Quando o Tribunal Superior Eleitoral encerra o prazo de prestação de contas dos partidos políticos, a primeira coisa que o eleitor quer saber é para onde está indo a fortuna do Fundo Partidário, abastecido com o dinheiro dos nossos impostos. Logo em seguida, para quem acompanha a política local, vem a inevitável pergunta: será que tem algum paraibano embolsando esses super-salários da cúpula das siglas?
A resposta curta e direta é não. Nenhum dirigente ou político do estado figura no topo do ranking nacional de vencimentos.
O levantamento, realizado pelo jornal O Estado de S. Paulo com base nos dados oficiais de gastos, mostra que o topo dessa pirâmide financeira é dominado de forma absoluta pelo eixo geopolítico do Sudeste, com um protagonismo quase total da cúpula do Partido Liberal, o PL. Para driblar o teto imposto pela CLT na folha de pagamento das legendas, esses repasses mensais costumam ser cadastrados como serviços técnico-profissionais, garantindo contas bancárias recheadas sem o peso dos encargos tradicionais.
No topo do ranking nacional, um grupo seleto aparece empatado com um rendimento médio de 33,7 mil reais por mês. Nesse pelotão da frente estão Valdemar Costa Neto, presidente nacional do PL; a ex-primeira-dama Michelle Bolsonaro; José Tadeu Candelária, que comanda o diretório paulista da sigla; e o dirigente Luiz Henrique Sampaio Guimarães.

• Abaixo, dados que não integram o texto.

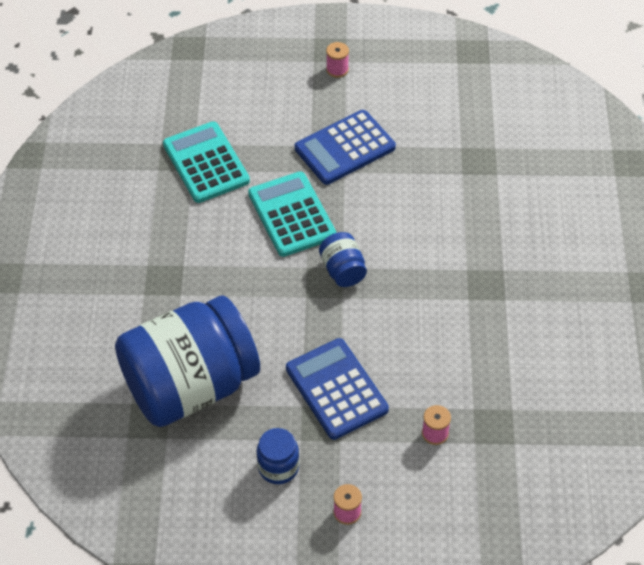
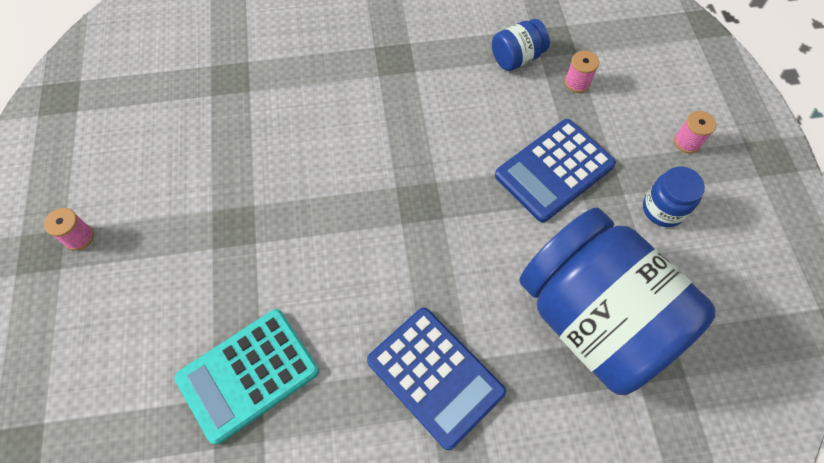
camera: 100 degrees left, 10 degrees up
(291, 215) = (326, 252): turquoise calculator -> none
(343, 270) = (400, 186): blue jar -> blue jar (517, 58)
(345, 148) = (216, 209): blue calculator -> blue calculator (435, 376)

Logo atrás, com uma média mensal de 32,7 mil reais, aparece o ex-presidente Jair Bolsonaro, que ocupa a função de presidente de honra do partido. O PL ainda fecha sua lista de elite com o ex-deputado Eduardo Cury, que recebeu 29,3 mil reais por mês.
Toda essa dinastia salarial é sustentada pelo fato de o PL ter elegido a maior bancada de deputados federais na última eleição geral, o que lhe garantiu o direito de receber a maior fatia do Fundo Partidário do país, totalizando 192,1 milhões de reais. O PT, dono da segunda maior bancada, ficou bem atrás, com 140,4 milhões de reais.
Fora do núcleo do PL, os outros poucos felizardos que dividem o topo do ranking de salários pertencem ao PRD, ao PSD e ao Podemos. Ovasco Resende e Marcos Vinícius Neskau, dirigentes do PRD, faturaram 31 mil reais mensais cada. Já João Francisco Aprá recebeu 29,9 mil reais do diretório paulista do PSD, sendo o único da lista bancado por uma estrutura estadual e não pela verba nacional. No Podemos, a deputada Renata Abreu, Thiago Milhim e o Pastor Everaldo fecham a contabilidade recebendo uma média de 26,8 mil reais por mês cada um.
Enquanto os cofres partidários seguem inflados com verbas públicas recordes nas vésperas do próximo ano eleitoral, estados como a Paraíba assistem de longe a essa concentração de super-salários, que fica restrita aos caciques que controlam as chaves das executivas nacionais em Brasília e São Paulo.